>> Start Page extract
Math & Science ⇒ how can it be written the least common denominator

[Krio]

I want to write something like
12|2 10|2
6|2 5|5
3|3 1|
1|

It can be one o more decompositions in prime numbers. I can't obtain and straight line. This example is the decomoposition of 12 (2x2x3) and 10 (2x5).

Thx

[evaristegalois]

How about

Code: Select all

\begin{equation}
  \label{eq:temp}
  \begin{array}{r|l}
    12 & 2 \\
    6 & 2 \\
    3 & 3 \\
    1 & 
  \end{array}\notag
\end{equation}

[Krio]

Thx

The array approach is good to one lcd decomñposition but I see difficult to use in multiple lcd decompositions.

In a similar way, I used the tabular approach but it comes with some troubles. The next example show that the first decomposition has the line too large. I can order by size (first the 16 decomposition, in the middle the 12 decomposition and last the 10 decomposition) but I wonder that not exists a \decomposition command.
>> End Page extract
* _Written request A_
Answer these about the prime decomposition thread, one line each, marked the same way:
(i) Which two numbers are decomposed in Krio's first example?
(ii) Which LaTeX environment does evaristegalois's code place inside the equation?
(iii) In what order does Krio say the decompositions could be arranged by size?
* _Written request B_
Please reproduce everything in the prime decomposition thread from "In a similar" down to "a \decomposition command.".
* _Written request C_
List every number in the left column of the array in evaristegalois's code in the prime decomposition thread.
>> Start Data excerpts
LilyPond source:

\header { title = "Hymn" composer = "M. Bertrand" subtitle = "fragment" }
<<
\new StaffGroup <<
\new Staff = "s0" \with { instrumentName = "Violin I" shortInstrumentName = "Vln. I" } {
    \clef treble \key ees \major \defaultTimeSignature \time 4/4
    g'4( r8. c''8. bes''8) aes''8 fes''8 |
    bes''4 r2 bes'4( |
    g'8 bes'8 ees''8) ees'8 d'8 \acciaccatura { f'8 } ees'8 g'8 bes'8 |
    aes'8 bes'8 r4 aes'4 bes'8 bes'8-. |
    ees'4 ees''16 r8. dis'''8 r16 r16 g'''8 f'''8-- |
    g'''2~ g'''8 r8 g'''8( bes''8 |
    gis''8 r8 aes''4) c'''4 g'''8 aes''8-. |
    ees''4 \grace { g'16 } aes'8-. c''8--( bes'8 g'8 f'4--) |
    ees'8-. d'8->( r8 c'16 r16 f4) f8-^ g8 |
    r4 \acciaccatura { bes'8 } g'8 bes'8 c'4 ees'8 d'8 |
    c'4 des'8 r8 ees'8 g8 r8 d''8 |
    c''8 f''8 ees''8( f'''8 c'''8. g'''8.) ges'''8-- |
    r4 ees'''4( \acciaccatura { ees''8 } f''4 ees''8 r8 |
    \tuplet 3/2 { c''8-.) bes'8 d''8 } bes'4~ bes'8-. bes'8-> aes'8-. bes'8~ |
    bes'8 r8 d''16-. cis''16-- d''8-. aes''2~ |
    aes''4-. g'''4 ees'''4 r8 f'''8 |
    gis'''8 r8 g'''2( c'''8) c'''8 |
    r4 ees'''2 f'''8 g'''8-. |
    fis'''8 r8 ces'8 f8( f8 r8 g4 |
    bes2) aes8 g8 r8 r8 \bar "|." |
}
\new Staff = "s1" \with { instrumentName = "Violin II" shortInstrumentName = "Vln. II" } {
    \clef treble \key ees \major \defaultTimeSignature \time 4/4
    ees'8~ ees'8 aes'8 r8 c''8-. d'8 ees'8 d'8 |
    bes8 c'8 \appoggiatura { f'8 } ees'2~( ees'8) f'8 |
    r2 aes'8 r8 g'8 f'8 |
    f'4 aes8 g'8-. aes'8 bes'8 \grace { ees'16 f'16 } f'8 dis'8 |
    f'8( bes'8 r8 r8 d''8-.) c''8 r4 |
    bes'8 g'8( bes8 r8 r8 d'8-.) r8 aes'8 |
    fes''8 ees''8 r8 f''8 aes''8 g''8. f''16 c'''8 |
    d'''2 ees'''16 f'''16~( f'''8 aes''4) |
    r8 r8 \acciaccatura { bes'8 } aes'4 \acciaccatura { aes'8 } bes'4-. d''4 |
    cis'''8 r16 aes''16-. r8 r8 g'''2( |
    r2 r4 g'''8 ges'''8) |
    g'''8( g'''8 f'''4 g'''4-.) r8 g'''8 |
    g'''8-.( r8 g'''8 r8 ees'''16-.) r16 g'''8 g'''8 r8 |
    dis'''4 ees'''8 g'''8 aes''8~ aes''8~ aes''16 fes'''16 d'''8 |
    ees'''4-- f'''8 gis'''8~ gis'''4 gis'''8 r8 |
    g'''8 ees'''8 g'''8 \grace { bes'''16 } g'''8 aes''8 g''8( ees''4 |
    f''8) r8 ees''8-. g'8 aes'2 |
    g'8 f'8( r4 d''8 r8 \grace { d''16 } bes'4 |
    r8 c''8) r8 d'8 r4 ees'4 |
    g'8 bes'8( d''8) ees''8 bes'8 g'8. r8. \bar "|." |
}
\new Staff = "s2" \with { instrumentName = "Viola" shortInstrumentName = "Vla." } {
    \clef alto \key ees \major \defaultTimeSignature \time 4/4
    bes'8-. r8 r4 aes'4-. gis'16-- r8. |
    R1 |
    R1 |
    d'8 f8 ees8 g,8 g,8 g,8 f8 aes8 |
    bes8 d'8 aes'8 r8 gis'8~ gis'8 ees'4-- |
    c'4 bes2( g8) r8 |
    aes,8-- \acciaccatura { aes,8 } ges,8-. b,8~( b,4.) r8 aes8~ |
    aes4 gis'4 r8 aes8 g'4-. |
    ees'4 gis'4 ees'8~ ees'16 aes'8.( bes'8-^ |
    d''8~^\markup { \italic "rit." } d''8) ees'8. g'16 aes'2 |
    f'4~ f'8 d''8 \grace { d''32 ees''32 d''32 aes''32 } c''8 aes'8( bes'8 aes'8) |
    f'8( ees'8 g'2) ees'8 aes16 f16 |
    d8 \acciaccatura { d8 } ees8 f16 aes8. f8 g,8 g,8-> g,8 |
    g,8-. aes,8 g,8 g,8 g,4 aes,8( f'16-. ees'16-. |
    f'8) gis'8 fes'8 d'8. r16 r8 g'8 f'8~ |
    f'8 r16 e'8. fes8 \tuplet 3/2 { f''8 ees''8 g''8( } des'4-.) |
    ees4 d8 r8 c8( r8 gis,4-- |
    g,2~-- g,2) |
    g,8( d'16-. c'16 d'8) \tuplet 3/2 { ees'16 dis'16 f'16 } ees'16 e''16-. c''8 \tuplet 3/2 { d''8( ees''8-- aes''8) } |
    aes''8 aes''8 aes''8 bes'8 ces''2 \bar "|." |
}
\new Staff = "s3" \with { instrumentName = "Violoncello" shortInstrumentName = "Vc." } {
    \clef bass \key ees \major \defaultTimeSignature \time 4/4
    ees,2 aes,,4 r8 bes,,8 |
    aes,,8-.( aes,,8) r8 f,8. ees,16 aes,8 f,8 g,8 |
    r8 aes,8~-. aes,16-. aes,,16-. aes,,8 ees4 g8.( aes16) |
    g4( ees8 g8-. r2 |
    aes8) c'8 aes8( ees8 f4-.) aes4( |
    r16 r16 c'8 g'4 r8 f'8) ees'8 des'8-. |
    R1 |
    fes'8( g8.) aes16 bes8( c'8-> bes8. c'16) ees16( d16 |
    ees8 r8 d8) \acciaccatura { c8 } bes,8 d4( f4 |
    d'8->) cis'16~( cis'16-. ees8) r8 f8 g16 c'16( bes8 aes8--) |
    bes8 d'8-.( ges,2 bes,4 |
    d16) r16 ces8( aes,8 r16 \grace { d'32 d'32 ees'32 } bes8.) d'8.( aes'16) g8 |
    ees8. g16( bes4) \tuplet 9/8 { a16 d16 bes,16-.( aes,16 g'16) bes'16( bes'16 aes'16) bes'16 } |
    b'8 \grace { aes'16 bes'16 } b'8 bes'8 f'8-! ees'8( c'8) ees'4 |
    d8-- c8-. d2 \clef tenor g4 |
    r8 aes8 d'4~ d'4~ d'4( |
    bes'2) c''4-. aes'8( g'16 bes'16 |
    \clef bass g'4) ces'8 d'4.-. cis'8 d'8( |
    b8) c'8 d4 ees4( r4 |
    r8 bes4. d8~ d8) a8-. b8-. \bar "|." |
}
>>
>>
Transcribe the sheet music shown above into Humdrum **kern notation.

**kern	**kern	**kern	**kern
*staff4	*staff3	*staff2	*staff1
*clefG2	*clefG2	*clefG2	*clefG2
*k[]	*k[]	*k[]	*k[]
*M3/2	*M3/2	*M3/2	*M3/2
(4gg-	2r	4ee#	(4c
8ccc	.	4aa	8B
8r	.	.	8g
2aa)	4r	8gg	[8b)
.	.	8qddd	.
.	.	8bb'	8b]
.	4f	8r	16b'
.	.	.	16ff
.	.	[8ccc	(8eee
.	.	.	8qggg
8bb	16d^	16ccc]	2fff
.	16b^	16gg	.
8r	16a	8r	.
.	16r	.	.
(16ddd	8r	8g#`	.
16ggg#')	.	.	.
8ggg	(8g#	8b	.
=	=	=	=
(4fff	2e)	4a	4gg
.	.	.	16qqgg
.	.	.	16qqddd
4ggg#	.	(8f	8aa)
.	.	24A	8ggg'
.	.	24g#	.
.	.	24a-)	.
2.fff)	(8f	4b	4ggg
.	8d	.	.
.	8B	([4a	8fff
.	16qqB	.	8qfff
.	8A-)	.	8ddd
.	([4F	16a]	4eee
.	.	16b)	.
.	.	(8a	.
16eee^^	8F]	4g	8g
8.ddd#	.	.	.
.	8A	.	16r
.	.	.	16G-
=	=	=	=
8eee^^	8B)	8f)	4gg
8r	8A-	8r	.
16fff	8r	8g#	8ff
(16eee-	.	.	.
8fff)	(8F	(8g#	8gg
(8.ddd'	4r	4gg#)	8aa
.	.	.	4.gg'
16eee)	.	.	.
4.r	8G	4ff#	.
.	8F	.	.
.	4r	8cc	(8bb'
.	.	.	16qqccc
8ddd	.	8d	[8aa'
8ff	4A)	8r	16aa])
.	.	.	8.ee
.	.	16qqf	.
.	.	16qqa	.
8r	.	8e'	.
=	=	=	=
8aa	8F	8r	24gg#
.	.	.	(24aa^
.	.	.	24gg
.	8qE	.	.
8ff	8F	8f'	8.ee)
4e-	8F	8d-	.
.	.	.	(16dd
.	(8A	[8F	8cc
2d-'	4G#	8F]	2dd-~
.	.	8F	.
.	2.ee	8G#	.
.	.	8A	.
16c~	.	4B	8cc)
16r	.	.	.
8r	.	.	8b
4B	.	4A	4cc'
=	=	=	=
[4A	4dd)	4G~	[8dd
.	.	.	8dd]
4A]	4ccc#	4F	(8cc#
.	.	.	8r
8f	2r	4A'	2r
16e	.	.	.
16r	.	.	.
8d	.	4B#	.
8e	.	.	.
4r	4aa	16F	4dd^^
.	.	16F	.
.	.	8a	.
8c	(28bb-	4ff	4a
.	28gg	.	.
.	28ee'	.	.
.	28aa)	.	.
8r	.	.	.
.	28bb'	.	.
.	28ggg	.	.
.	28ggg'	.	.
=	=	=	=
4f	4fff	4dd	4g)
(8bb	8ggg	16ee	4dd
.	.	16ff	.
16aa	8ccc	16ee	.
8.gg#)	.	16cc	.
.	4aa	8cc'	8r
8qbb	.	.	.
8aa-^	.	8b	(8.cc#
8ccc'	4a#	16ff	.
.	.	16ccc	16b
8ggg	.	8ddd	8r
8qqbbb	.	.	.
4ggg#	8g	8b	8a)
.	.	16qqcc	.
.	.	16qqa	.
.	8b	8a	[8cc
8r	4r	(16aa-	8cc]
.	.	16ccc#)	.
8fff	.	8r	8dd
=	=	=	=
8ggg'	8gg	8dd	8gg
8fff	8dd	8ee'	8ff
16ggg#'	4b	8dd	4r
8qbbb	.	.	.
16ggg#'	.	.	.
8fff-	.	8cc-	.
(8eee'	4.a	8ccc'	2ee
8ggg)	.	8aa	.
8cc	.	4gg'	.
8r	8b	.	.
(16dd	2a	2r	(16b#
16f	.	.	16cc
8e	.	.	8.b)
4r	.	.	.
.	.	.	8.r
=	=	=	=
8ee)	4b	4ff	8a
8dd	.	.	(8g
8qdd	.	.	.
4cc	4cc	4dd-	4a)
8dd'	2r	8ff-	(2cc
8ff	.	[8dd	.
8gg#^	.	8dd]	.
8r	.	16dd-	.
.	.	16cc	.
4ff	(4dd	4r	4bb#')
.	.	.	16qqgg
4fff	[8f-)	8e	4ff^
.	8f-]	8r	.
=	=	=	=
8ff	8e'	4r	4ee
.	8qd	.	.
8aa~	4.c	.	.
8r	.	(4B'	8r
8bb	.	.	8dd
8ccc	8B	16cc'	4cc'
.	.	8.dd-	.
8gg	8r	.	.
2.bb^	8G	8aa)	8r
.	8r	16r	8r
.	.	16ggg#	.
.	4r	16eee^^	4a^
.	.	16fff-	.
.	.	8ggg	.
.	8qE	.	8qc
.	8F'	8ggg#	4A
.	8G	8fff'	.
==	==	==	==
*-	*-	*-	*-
>> End Data excerpts
* _Final answer A_
(i) 12 and 10
(ii) array
(iii) First the 16 decomposition, then the 12 decomposition in the middle, and last the 10 decomposition

* _Final answer B_
In a similar way, I used the tabular approach but it comes with some troubles. The next example show that the first decomposition has the line too large. I can order by size (first the 16 decomposition, in the middle the 12 decomposition and last the 10 decomposition) but I wonder that not exists a \decomposition command.

* _Final answer C_
12, 6, 3, 1